5. A l’appui de sa requête, Mme A…, qui est atteinte de fibromyalgie, de troubles cognitifs, d’anxiété et d’un état dépressif, produit de nombreuses pièces médicales qui sont pour la plupart peu circonstanciées et ne permettent pas de démontrer une réduction importante de la capacité et de l’autonomie de déplacement à pied au sens de l’arrêté du 3 janvier 2017 précité. En outre, elle produit également un certificat médical de son médecin traitant en date du 2 novembre 2023 qui précise que son périmètre de marche est de 500 mètres soit au-dessus des 200 mètres prévus à l’arrêté précité, le second certificat en date du 4 décembre 2024 précise le même périmètre et le plus récent en date du 4 décembre 2025 et établi par le même praticien précise que son périmètre de marche est inférieur à 500 mètres et s’il mentionne que l’intéressée nécessite de l’accompagnement lors de ses déplacements à l’extérieur, il est toutefois également fait état qu’elle peut marcher et se déplacer à l’extérieur avec difficulté mais sans aide humaine. Dans ces conditions, Mme A… ne remplit pas les conditions permettant de bénéficier de la carte mobilité inclusion mention stationnement pour personnes handicapées.
6. Il résulte de tout ce qui précède que Mme A… n’est pas fondée à demander l’annulation de la décision du 13 juin 2024 par laquelle la président du conseil départemental de Lot-et-Garonne a refusé, après recours administratif préalable obligatoire, de faire droit à sa demande de carte mobilité inclusion mention stationnement.
DÉCIDE :
Article 1er : La requête de Mme A… est rejetée.
Article 2 : Le présent jugement sera notifié à Mme B… A… et au département de Lot-et-Garonne.
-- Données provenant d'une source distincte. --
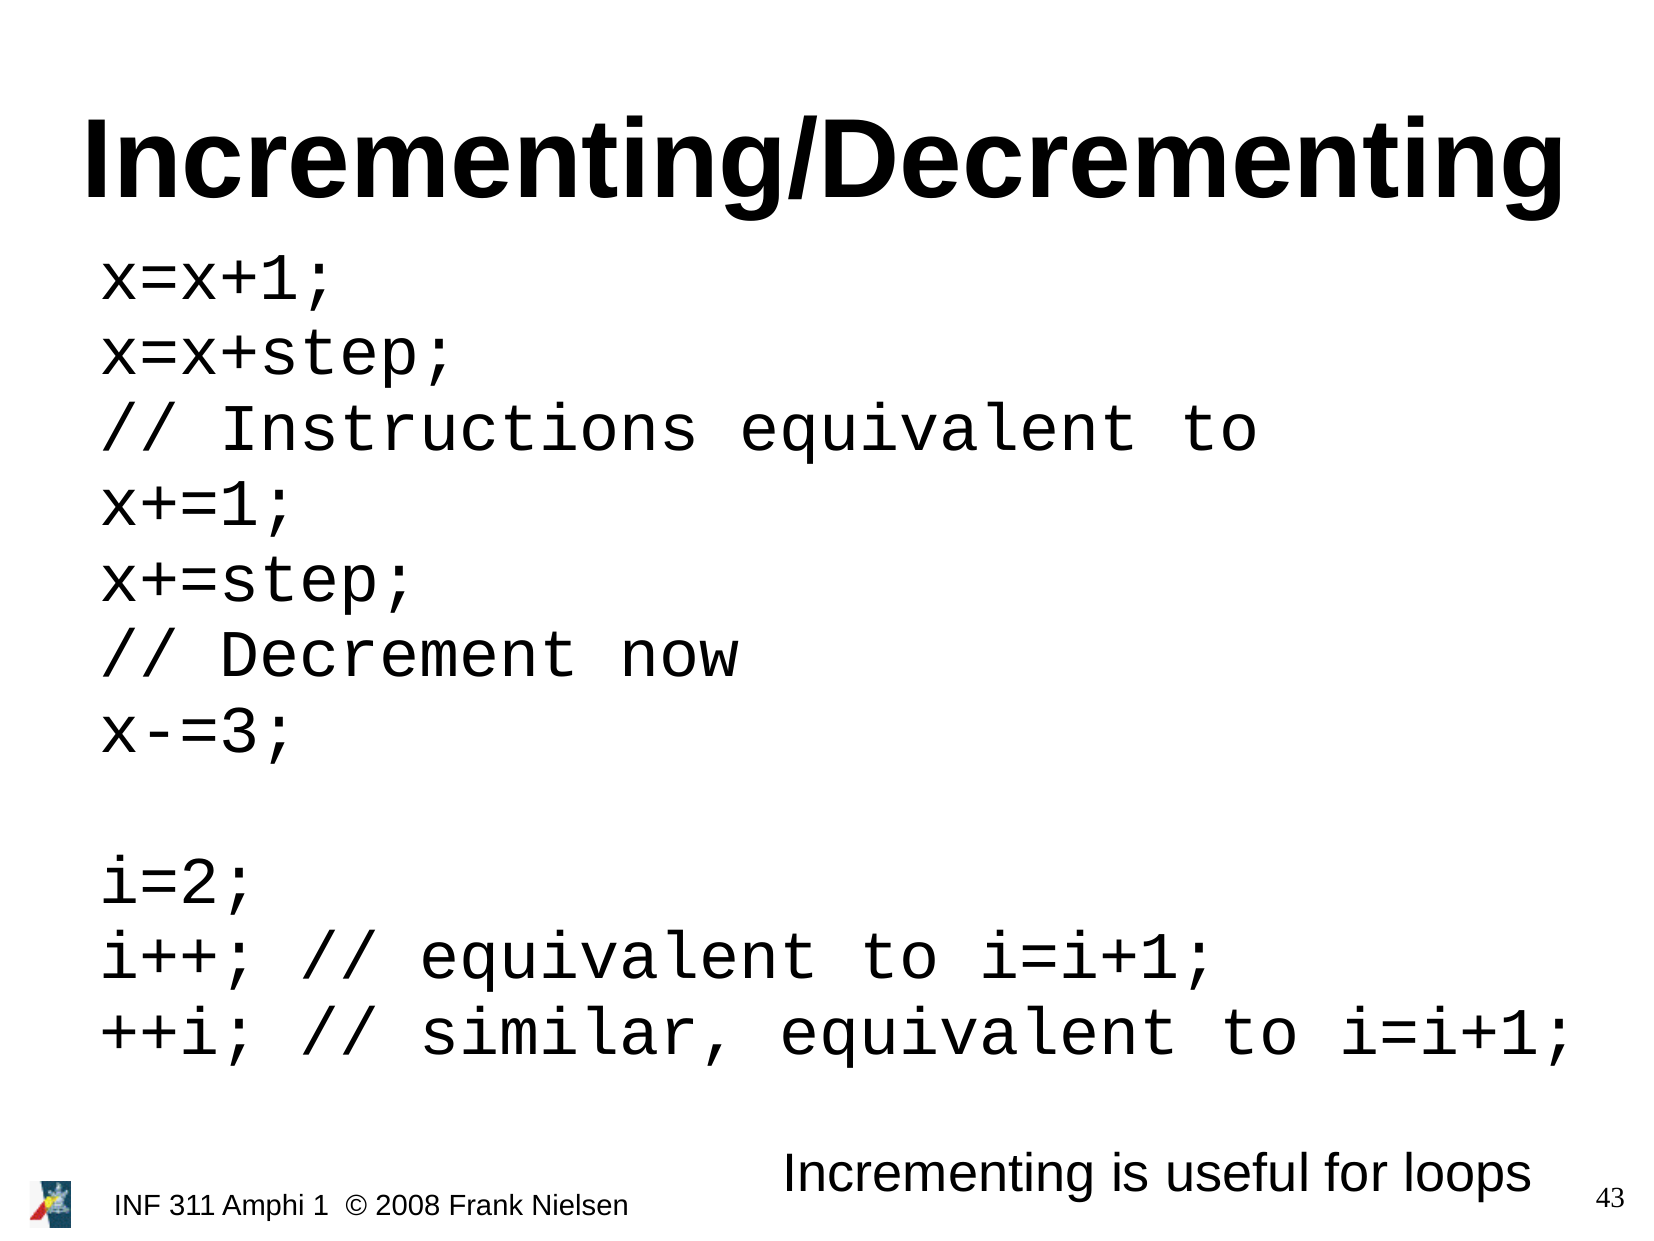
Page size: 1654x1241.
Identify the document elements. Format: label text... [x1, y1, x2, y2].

text_box Incrementing is useful for loops [767, 1135, 1549, 1211]
picture [29, 1181, 71, 1228]
text_box x=x+1; x=x+step; // Instructions equivalent to x+=1; x+=step; // Decrement now x-=3; i=2; i++; // equivalent to i=i+1; ++i; // similar, equivalent to i=i+1; [84, 236, 1595, 1074]
text_box Incrementing/Decrementing [67, 88, 1595, 257]
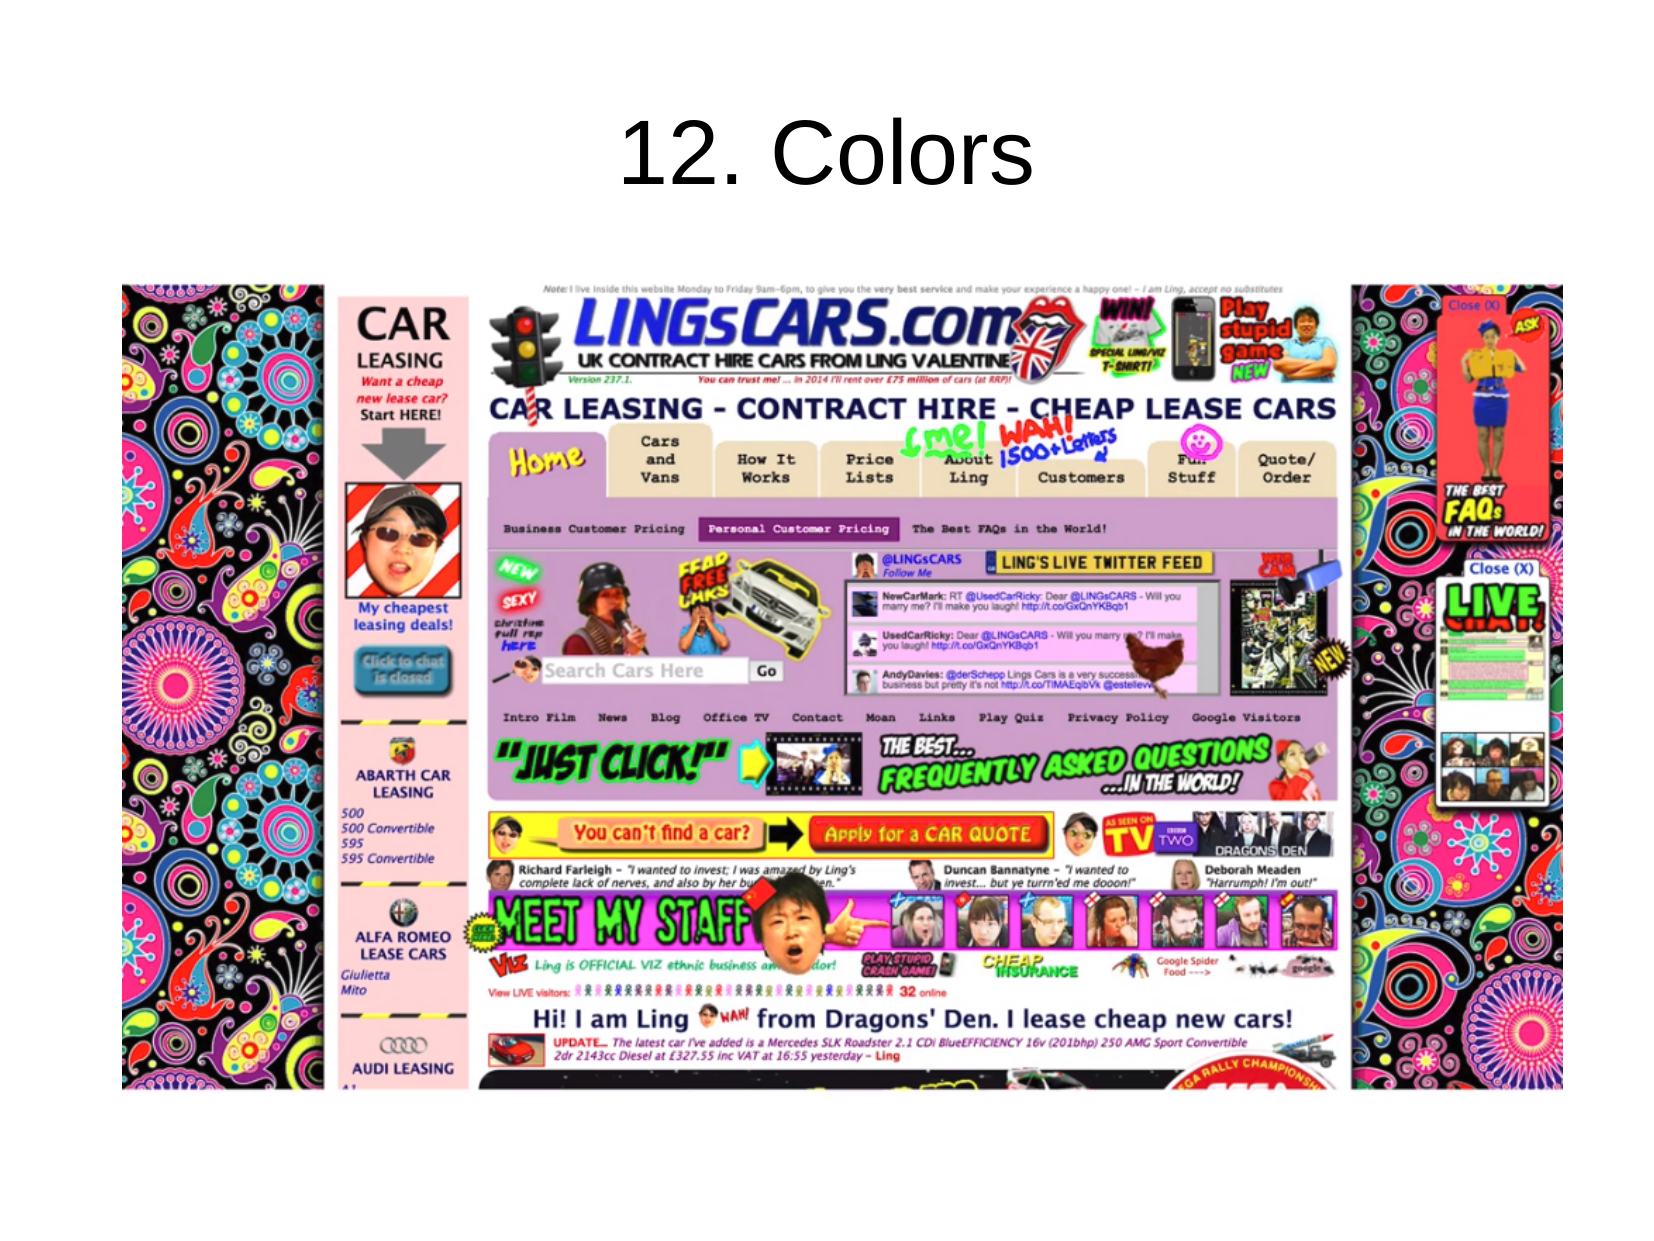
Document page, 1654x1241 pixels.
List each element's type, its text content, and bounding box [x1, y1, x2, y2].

Rendu public par mise à disposition au greffe le 12 mars 2026.
Le président rapporteur,
G. CORNEVAUX
La greffière,
P. GAULON
La République mande et ordonne à la préfète de Lot-et-Garonne en ce qui la concerne ou à tous commissaires de justice à ce requis en ce qui concerne les voies de droit commun contre les parties privées, de pourvoir à l’exécution de la présente décision.